Almost as soon as Arkady tastes this ideal, he assumes it as his own. At first he wants to escape the others, so as not to have his “seemliness” tainted by them. But before long, Arkady finds himself drawn back into the drama. He seems to do so at least partly out of his old desire to prove to them his importance, which he sees as having been raised by his newly acquired “seemliness.” He wants to show them that he is seemlier than them.
This tension between Arkady’s desire for his new ideal of seemliness and his desire to prove to others that he is seemly forks Arkady’s path into two distinct possibilities. At Arkady’s crisis, two characters make their entrance into the action: Arkady’s stepfather, Makar Ivanovich, and Arkady’s old bully-classmate, Lambert. The novel’s goodness centers around Makar, and the novels evil centers around Lambert. Thus Arkady has before him a choice between good and evil.
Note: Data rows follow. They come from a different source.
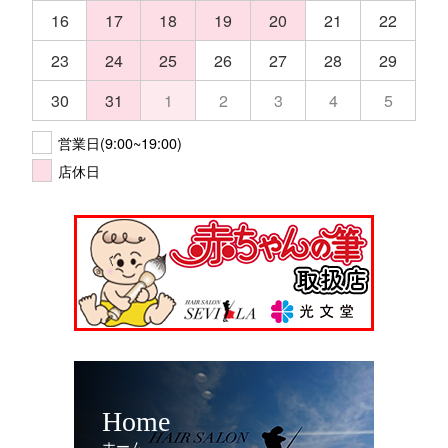
16
17
18
19
20
21
22
23
24
25
26
27
28
29
30
31
1
2
3
4
5
営業日(9:00~19:00)
店休日
Home
ホーム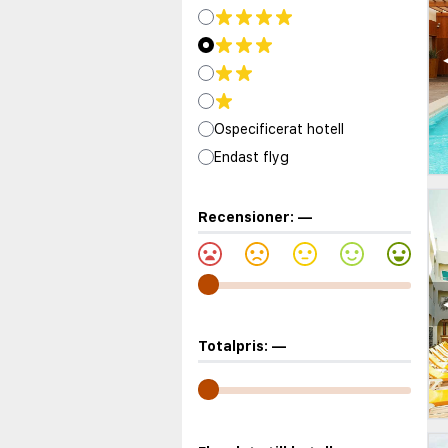
Ospecificerat hotell
Endast flyg
Recensioner:
—
Totalpris:
—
The drama of Part Three revolves around the fact that Arkady knows that Lambert is disgusting, he knows that Lambert is luring him into a trap, he knows that Lambert just wants to use him, but, step by step, Arkady wades into the filth anyway because he wants to show them that he’s someone to be reckoned with. The great irony here is that the act of trying to prove himself not a “lackey,” with no will or character, is the very thing which causes him to become one. This wish is what plays him into Lambert’s hands. Arkady’s confidence that he’s smarter and better than Lambert is exactly what makes him Lambert’s dupe. Once Arkady tastes “seemliness,” he becomes intoxicated with it and thinks it can cancel out his own “breadth.” He forgets that key to Makar Ivanovich’s seemliness is the awareness of one’s inability to stand above breadth.
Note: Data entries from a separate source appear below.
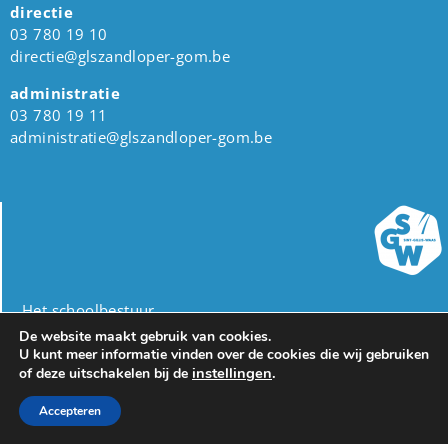
directie
03 780 19 10
directie@glszandloper-gom.be
administratie
03 780 19 11
administratie@glszandloper-gom.be
Het schoolbestuur
Gemeente Sint-Gillis-Waas
De website maakt gebruik van cookies.
dienst Onderwijs
U kunt meer informatie vinden over de cookies die wij gebruiken
instellingen
.
of deze uitschakelen bij de
Burgemeester Omer De Meyplein 1
9170 Sint-Gillis-Waas
Accepteren
03 727 17 00
onderwijs@sint-gillis-waas.be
Most of the tension driving Part Three is that Arkady possesses a letter that, if Lambert gets hold of it, could ruin Katerina. While I’m reading, I’m practically shouting to Arkady, “Don’t do it,” but he keeps getting nearer and nearer. When he finally decides that he’s going to do it, his motives are surprising. His first motive is that he desires to save Versilov from his destructive obsession with Katerina.
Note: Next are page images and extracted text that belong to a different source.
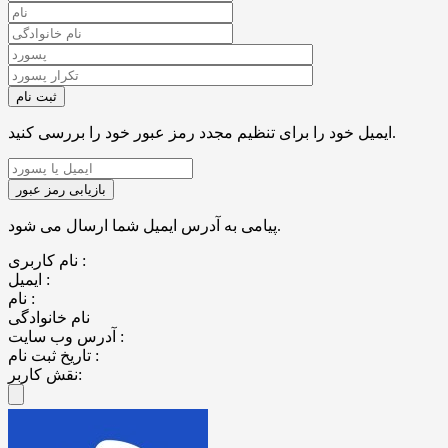
ایمیل خود را برای تنظیم مجدد رمز عبور خود را بررسی کنید.
پیامی به آدرس ایمیل شما ارسال می شود.
نام کاربری :
ایمیل :
نام :
نام خانوادگی
آدرس وب سایت :
تاریخ ثبت نام :
نقش کاربر: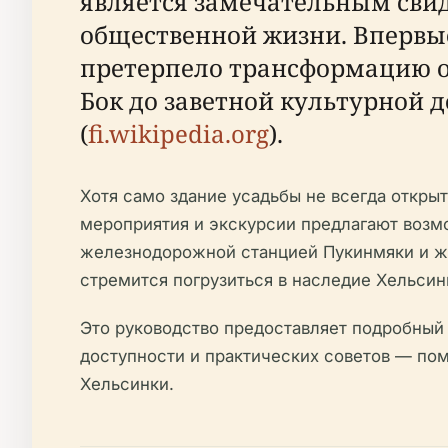
является замечательным сви
общественной жизни. Впервые
претерпело трансформацию о
Бок до заветной культурной 
(
fi.wikipedia.org
).
Хотя само здание усадьбы не всегда откры
мероприятия и экскурсии предлагают возм
железнодорожной станцией Пукинмяки и жи
стремится погрузиться в наследие Хельсин
Это руководство предоставляет подробный
доступности и практических советов — по
Хельсинки.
Trying to save goes even worse than trying to judge. Saving implies that one can be the source of the ideal, which is to lose Makar Ivanovich’s characteristic awareness of weakness. Tellingly, Arkady soon admits that saving Versilov isn’t his only motive. He also wants to ruin Katerina out of his vengeful, jealous infatuation with her. That Arkady has both of these motives is significant. Just as judging implicates himself in the judgement, so saving implicates himself in the need to be saved. Both are muscular attempts to hold oneself above “breadth,” which means to blind oneself to one’s own capacity for evil, which is to move closer to evil. If someone is unwilling to acknowledge that fire can burn, they are more likely to be careless around fire, and so are more likely to get burned.
Arkady does not save Versilov, yet Versilov is saved and Katerina is not ruined. Versilov is saved by the very consequences that Arkady is trying to prevent, showing that one can most easily receive the ideal when they most feel their need of it.